29.9.09

Laurence McKeown: Unionists in NIO scuppered deal

THE HUNGER STRIKE Was there a deal?

Irish News
28/09/09

Laurence McKeown is a former IRA prisoner who took part in the Hunger Strike. He joined the fast on June 29 1981 after the first four prisoners died. Following the deaths of six more hunger strikers his family authorised medical intervention to save his life on September 6, the 70th day of his hunger strike...

WHEN Richard O’Rawe first made the claim that the British had been prepared to reach a deal during the 1981 Hunger Strike but that it was rejected by the leadership of the republican movement, I believed the claim to be totally unfounded.

I still believe that.

In the intervening period it has been disproved by documentation from the period and by a broad spectrum of individuals involved at the time.

Nevertheless, the controversy has rumbled on, fuelled by an assortment of disaffected former members of the republican movement and political opponents of Sinn Fein.

The ‘debate’ has therefore more to do with contemporary political machinations and allegiances than it has to do with the Hunger Strike.

Trying to ‘answer’ the claim is a bit like trying to convince an alcoholic that they’d be much better off not taking that next drink.

There will never be an answer that will suffice, a response that will be adequate.

So why bother?

For the families of the six who died later that summer and for the thousands of ordinary people who did so much for us during that period.

The Tory government of Maggie Thatcher is infamous for the trail of suffering, death, social upheaval, destruction of communities, and removal of civil and workers’ rights that it wreaked not just in Ireland but in Britain itself.

But let’s just suppose for a moment that it wanted to end the Hunger Strike.

Britain acts only in Britain’s interest so if it was decided that it was in their best interest to concede some or all of our demands it would not have been out of some humanitarian sentiment but because not to do so would be damaging to Britain’s long-term interests.

So, this Tory cabinet of Maggie Thatcher, having decided that it was in Britain’s best interest to act to break the Hunger Strike, comes up with a list of concessions they are prepared to make, presents this to the leadership of the republican movement, who supposedly reject them and what do the Brits do?

They walk away with their tails between their legs.

Is this the same government that cold-bloodedly slaughtered the Argentinean sailors on the Belgrano?

That smashed the powerful National Union of Mine Workers and left whole mining villages and communities desolate?

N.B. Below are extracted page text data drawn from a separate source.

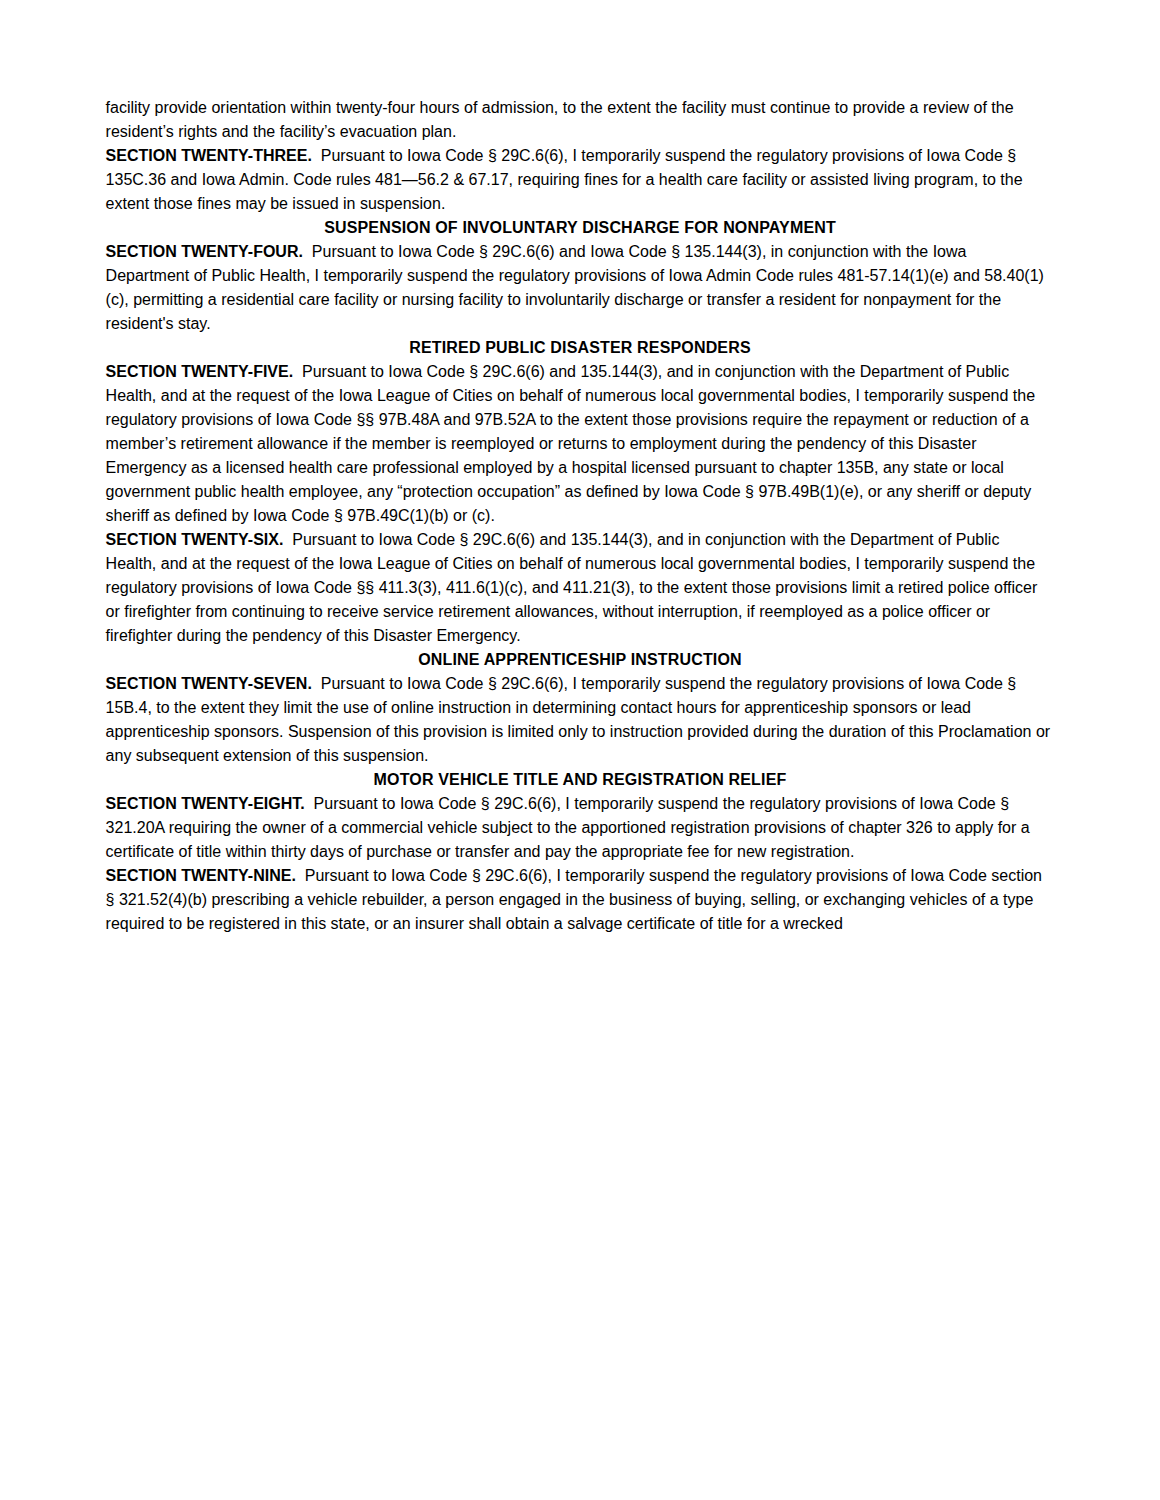facility provide orientation within twenty-four hours of admission, to the extent the facility must continue to provide a review of the resident’s rights and the facility’s evacuation plan.
SECTION TWENTY-THREE. Pursuant to Iowa Code § 29C.6(6), I temporarily suspend the regulatory provisions of Iowa Code § 135C.36 and Iowa Admin. Code rules 481—56.2 & 67.17, requiring fines for a health care facility or assisted living program, to the extent those fines may be issued in suspension.
Suspension of Involuntary Discharge for Nonpayment
SECTION TWENTY-FOUR. Pursuant to Iowa Code § 29C.6(6) and Iowa Code § 135.144(3), in conjunction with the Iowa Department of Public Health, I temporarily suspend the regulatory provisions of Iowa Admin Code rules 481-57.14(1)(e) and 58.40(1)(c), permitting a residential care facility or nursing facility to involuntarily discharge or transfer a resident for nonpayment for the resident's stay.
Retired Public Disaster Responders
SECTION TWENTY-FIVE. Pursuant to Iowa Code § 29C.6(6) and 135.144(3), and in conjunction with the Department of Public Health, and at the request of the Iowa League of Cities on behalf of numerous local governmental bodies, I temporarily suspend the regulatory provisions of Iowa Code §§ 97B.48A and 97B.52A to the extent those provisions require the repayment or reduction of a member’s retirement allowance if the member is reemployed or returns to employment during the pendency of this Disaster Emergency as a licensed health care professional employed by a hospital licensed pursuant to chapter 135B, any state or local government public health employee, any “protection occupation” as defined by Iowa Code § 97B.49B(1)(e), or any sheriff or deputy sheriff as defined by Iowa Code § 97B.49C(1)(b) or (c).
SECTION TWENTY-SIX. Pursuant to Iowa Code § 29C.6(6) and 135.144(3), and in conjunction with the Department of Public Health, and at the request of the Iowa League of Cities on behalf of numerous local governmental bodies, I temporarily suspend the regulatory provisions of Iowa Code §§ 411.3(3), 411.6(1)(c), and 411.21(3), to the extent those provisions limit a retired police officer or firefighter from continuing to receive service retirement allowances, without interruption, if reemployed as a police officer or firefighter during the pendency of this Disaster Emergency.
Online Apprenticeship Instruction
SECTION TWENTY-SEVEN. Pursuant to Iowa Code § 29C.6(6), I temporarily suspend the regulatory provisions of Iowa Code § 15B.4, to the extent they limit the use of online instruction in determining contact hours for apprenticeship sponsors or lead apprenticeship sponsors. Suspension of this provision is limited only to instruction provided during the duration of this Proclamation or any subsequent extension of this suspension.
Motor Vehicle Title and Registration Relief
SECTION TWENTY-EIGHT. Pursuant to Iowa Code § 29C.6(6), I temporarily suspend the regulatory provisions of Iowa Code § 321.20A requiring the owner of a commercial vehicle subject to the apportioned registration provisions of chapter 326 to apply for a certificate of title within thirty days of purchase or transfer and pay the appropriate fee for new registration.
SECTION TWENTY-NINE. Pursuant to Iowa Code § 29C.6(6), I temporarily suspend the regulatory provisions of Iowa Code section § 321.52(4)(b) prescribing a vehicle rebuilder, a person engaged in the business of buying, selling, or exchanging vehicles of a type required to be registered in this state, or an insurer shall obtain a salvage certificate of title for a wrecked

If the British had thought it was in their interest to end the Hunger Strike then they would have done so regardless of what the republican movement did or did not do.

They would simply have gone to the media – having first confided with and secured the support of the SDLP, the Catholic hierarchy and the Dublin government – and announced concessions they were prepared to make.

We on hunger strike would then have been faced with either calling it off or trying to continue with a now deeply divided support base, not to mention internal and family divisions.

It’s not rocket science.

So why did the Brits not do that? If indeed they ever had any real intention of doing it.

A BBC Timewatch programme produced in 1994, a full 11 years before Richard O’Rawe’s claim, possibly holds the answer.

I did an interview for the programme and the producers got access to many senior British government officials from the time.

In casual conversation with the producer I asked if the civil servants, particularly in the Northern Ireland Office (NIO), had felt a bit like ‘piggy-in-the-middle’, forced to hold to Thatcher’s uncompromising line while having to deal with adverse publicity from around the world.

The producer replied that everything they had discovered indicated that Thatcher at one point was going to make concessions but that when the Northern Ireland Office (NIO) got wind of it top civil servants, including the governor of the prison, Stanley Hilditch, threatened to resign.

As soon as he said it I realised it made absolute sense. Of course the civil servants in the NIO (unionists) would be more opposed to any concessions to republican prisoners than the British would.

It was personal for them. They lived here. They ran the place. They were the ones who formulated policies and how they were implemented on the ground including the criminalisation and Ulsterisation policies.

Stanley Hilditch had actually cut short a holiday at Christmas 1980 to return to the prison and personally handle the aftermath of the first hunger strike.

So, the producer of the programme added, threatened with rebellion on their doorstep it appears the British government decided it best to weather the storm (of the Hunger Strike) rather than follow through with their ‘offer’.

That was his version of events. What we know for definite is that during the Hunger Strike there were always offers from the British but never a deal.

And given that four comrades had already died and the hunger strike of 1980 had ended with not the merest crumb of concession there was no way we were ending ours without a concrete, copper-fastened deal witnessed by guarantors who could stand over it.

And anyone who was on it or involved with it, including Richard, knows that to be the case. Such was our suspicion and distrust of the British.

In the peace and tranquillity of 2009 it’s easy to forget that. To de-contextualise events. To forget the power of the emotions then and the strength of convictions.

It’s also easy to wish it could somehow have been different. What is unforgiveable though is to attempt to make cheap political gain from those events and in the course of it to cause hurt.